Consigne 1.
Répondez aux questions suivantes à partir du texte sur la réaction des IEN :
(a) Depuis quand les inspecteurs ont-ils impulsé et accompagné la rénovation pédagogique ?
(b) Dans quel département une inspectrice d'académie adjointe a-t-elle sanctionné une enseignante ?
(c) Qui a transmis le communiqué du SIEN des Pyrénées Orientales ?
Consigne 2. Poursuivez le texte sur la réaction des IEN après sa dernière phrase.

Texte de lecture.
──────

Contrairement à ce que laissent entendre les médias, l'autoritarisme de Christian NIQUE, recteur de l'académie de MONTPELLIER,
REACTION DES IEN DEVANT L'AUTORITARISME DE CERTAINS ADMINISTRATEURS

Contrairement à ce que laissent entendre les médias, l'autoritarisme de Christian NIQUE, recteur de l'académie de MONTPELLIER, relayant précipitamment celui du ministre, n'a pas laissé les inspecteurs indifférents et serviles.

 

Voir ci-dessous le communiqué du SIEN des Pyrénées Orientales qui m'a été communiqué par Jean-Pol ROCQUET, IEN.

 

Cadres loyaux du système éducatif, les inspecteurs sont, pour la première fois depuis la seconde guerre mondiale, en difficulté pour deux raisons majeures:

1° les injonctions du ministre créent un trouble important chez une majorité d'enseignants de CP qui font depuis de nombreuses années des efforts considérables pour améliorer les performances des élèves en lecture/écriture. Ils s'estiment méprisés, voire humiliés. Beaucoup d'entre eux envisagent de prendre une autre classe dès qu'ils en auront l'opportunité. Les IEN au contact quotidien du terrain ont à gérer ces états d'âme fortement déstabilisants, nuisibles à la mobilisation et à l'enthousiasme nécessaires à la pratique intelligente de leur métier.

2° les injonctions du ministre et des recteurs les plus zélés mettent en porte à faux les inspecteurs qui ont impulsé, soutenu, accompagné la rénovation pédagogique depuis la fin des années 60. Faudra-t-il qu'ils avouent s'être trompés, comme se seraient trompés tous les ministres successifs de droite et de gauche et les inspecteurs généraux depuis les années 70 et qu'ils expient?

 

Les hautes autorités, très éloignées des réalités du terrain, ne mesurent pas, à l'évidence, la gravité du découragement produit.

 

Le zèle des hiérarques, à l'exemple de Christian NIQUE, risque de se répandre et d'aggraver la crise. Ainsi dans le Pas-de-Calais, une inspectrice d'académie adjointe, critique et sanctionne une enseignante qui ne s'est pas encore mise au b-a ba. Elle impose, outrepassant ses attributions (elle n'est pas supérieure hiérarchique des IEN), à l'IEN d'envoyer la conseillère pédagogique pour apprendre à cette institutrice à appliquer la méthode d'avant-guerre... Refus des enseignants de l'école (un enseignant titulaire ne peut recevoir la visite d'une conseillère pédagogique que s'il la demande)... Le climat de l'école et la mobilisation des enseignants se détériorent... au préjudice évident des élèves.

──────

Données.
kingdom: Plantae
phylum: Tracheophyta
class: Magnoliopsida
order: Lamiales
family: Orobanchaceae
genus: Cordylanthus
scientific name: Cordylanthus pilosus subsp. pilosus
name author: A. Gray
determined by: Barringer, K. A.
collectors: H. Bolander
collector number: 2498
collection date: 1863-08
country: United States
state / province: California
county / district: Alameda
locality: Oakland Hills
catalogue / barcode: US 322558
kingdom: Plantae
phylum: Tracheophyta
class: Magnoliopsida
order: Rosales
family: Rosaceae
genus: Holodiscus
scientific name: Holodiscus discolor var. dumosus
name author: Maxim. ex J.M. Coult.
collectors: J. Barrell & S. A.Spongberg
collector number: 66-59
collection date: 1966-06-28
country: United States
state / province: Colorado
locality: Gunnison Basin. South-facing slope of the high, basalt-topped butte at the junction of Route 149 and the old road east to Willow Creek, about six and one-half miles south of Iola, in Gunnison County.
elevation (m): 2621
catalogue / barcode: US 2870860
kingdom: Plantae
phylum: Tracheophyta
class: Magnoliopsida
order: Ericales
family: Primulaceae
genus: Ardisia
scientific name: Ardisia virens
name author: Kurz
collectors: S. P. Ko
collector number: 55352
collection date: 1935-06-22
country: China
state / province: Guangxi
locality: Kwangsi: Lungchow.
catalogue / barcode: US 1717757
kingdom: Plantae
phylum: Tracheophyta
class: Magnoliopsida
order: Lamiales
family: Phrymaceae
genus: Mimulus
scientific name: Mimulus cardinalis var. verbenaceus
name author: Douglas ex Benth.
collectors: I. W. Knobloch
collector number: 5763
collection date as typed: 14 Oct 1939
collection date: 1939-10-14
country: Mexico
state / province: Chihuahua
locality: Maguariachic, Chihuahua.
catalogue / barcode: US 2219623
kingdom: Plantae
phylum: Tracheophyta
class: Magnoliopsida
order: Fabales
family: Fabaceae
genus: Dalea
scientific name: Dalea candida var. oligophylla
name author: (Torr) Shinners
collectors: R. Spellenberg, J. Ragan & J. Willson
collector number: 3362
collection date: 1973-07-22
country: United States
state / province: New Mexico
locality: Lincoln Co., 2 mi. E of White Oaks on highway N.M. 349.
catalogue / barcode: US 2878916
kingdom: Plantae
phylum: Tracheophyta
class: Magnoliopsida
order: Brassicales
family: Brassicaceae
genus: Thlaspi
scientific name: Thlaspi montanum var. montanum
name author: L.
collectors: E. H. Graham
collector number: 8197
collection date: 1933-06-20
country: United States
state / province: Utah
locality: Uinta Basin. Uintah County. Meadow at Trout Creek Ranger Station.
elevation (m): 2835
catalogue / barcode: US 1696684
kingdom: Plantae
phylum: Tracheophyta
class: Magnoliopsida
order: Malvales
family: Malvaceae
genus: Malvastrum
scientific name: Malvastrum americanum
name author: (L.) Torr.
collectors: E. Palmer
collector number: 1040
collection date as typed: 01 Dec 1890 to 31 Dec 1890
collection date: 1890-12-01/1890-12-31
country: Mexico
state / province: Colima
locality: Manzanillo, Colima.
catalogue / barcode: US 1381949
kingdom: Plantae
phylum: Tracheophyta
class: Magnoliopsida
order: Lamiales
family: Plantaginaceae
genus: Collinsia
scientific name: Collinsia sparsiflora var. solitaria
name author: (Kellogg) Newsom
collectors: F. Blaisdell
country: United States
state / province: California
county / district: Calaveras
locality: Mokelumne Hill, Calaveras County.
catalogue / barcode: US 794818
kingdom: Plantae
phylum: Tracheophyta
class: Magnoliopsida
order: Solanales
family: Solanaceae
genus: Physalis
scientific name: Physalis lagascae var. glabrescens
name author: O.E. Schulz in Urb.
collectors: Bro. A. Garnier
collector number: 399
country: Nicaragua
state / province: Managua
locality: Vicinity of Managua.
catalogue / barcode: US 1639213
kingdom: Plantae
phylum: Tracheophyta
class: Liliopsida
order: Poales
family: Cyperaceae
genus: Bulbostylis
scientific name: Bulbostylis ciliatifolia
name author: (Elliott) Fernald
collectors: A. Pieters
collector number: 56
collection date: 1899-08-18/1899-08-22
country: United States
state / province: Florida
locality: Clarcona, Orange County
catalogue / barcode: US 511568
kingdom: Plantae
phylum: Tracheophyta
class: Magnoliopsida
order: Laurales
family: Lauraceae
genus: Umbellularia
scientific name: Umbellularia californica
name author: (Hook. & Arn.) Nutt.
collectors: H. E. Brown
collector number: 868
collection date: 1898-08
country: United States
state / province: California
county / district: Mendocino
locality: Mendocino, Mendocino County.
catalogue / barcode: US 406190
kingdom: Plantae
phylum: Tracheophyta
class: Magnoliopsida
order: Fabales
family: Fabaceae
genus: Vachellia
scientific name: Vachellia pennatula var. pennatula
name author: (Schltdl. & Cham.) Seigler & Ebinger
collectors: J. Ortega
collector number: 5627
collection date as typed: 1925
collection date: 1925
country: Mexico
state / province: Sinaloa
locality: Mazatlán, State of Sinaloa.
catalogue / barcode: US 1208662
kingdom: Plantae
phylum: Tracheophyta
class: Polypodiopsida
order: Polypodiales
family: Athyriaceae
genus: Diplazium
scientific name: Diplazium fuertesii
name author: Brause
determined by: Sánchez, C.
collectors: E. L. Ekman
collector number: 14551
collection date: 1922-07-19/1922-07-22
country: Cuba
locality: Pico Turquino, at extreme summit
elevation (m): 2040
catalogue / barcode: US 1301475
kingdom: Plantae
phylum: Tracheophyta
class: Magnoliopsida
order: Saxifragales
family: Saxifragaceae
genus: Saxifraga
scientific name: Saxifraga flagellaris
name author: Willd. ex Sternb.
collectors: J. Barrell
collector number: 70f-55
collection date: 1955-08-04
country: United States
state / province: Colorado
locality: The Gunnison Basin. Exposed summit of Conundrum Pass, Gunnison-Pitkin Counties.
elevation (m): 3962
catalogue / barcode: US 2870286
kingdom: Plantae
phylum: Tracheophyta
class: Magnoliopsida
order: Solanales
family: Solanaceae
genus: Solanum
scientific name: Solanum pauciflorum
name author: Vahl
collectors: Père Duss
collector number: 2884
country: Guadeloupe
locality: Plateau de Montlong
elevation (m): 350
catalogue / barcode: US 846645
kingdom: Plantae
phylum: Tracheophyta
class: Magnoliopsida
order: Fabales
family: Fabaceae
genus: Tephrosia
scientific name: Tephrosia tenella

──────

Réponse attendue 1.
(a) Depuis la fin des années 60.
(b) Dans le Pas-de-Calais.
(c) Jean-Pol ROCQUET, IEN.

Réponse attendue 2.
Pierre FRACKOWIAK

 

SIEN-UNSA

Pyrénées Orientales

Académie de MONTPELLIER                   

 

 

 

Mise au point

suite aux injonctions du recteur

pour l'apprentissage de la lecture

 

 

 

         A la suite du communiqué de presse de l’AFEF, les IEN-CCPD des Pyrénées Orientales, syndiqués au SIEN-UNSA, tiennent à préciser qu’ils n’ont jamais « évoqué les ouvrages à recommander et ceux dont l’usage est à interdire ». Ils n’ont jamais soutenu « qu’il n’y a pas de réticence sur la mise en œuvre de la circulaire ».

         Ils ont entendu les injonctions du recteur qui a commandé aux IEN-CCPD de prendre contact avec les élus, pour interdire les manuels tels « Ratus » ou « Gafi ».

 

         Nous ne pouvons laisser écrire, sans réagir, les propos qui nous sont prêtés. Ils font passer les IEN-CCPD pour des censeurs, des contrôleurs chargés de faire appliquer des directives en les interprétant de manière restrictive et coercitive.

         Les IEN-CCPD ont une haute conscience de leur métier. S’ils sont chargés de l’application des programmes, ils acceptent de mettre en œuvre les directives ministérielles et rectorales autant qu’elles ne sont pas en contradiction avec les programmes, autant qu’elles ne suscitent pas le désarroi chez les enseignants.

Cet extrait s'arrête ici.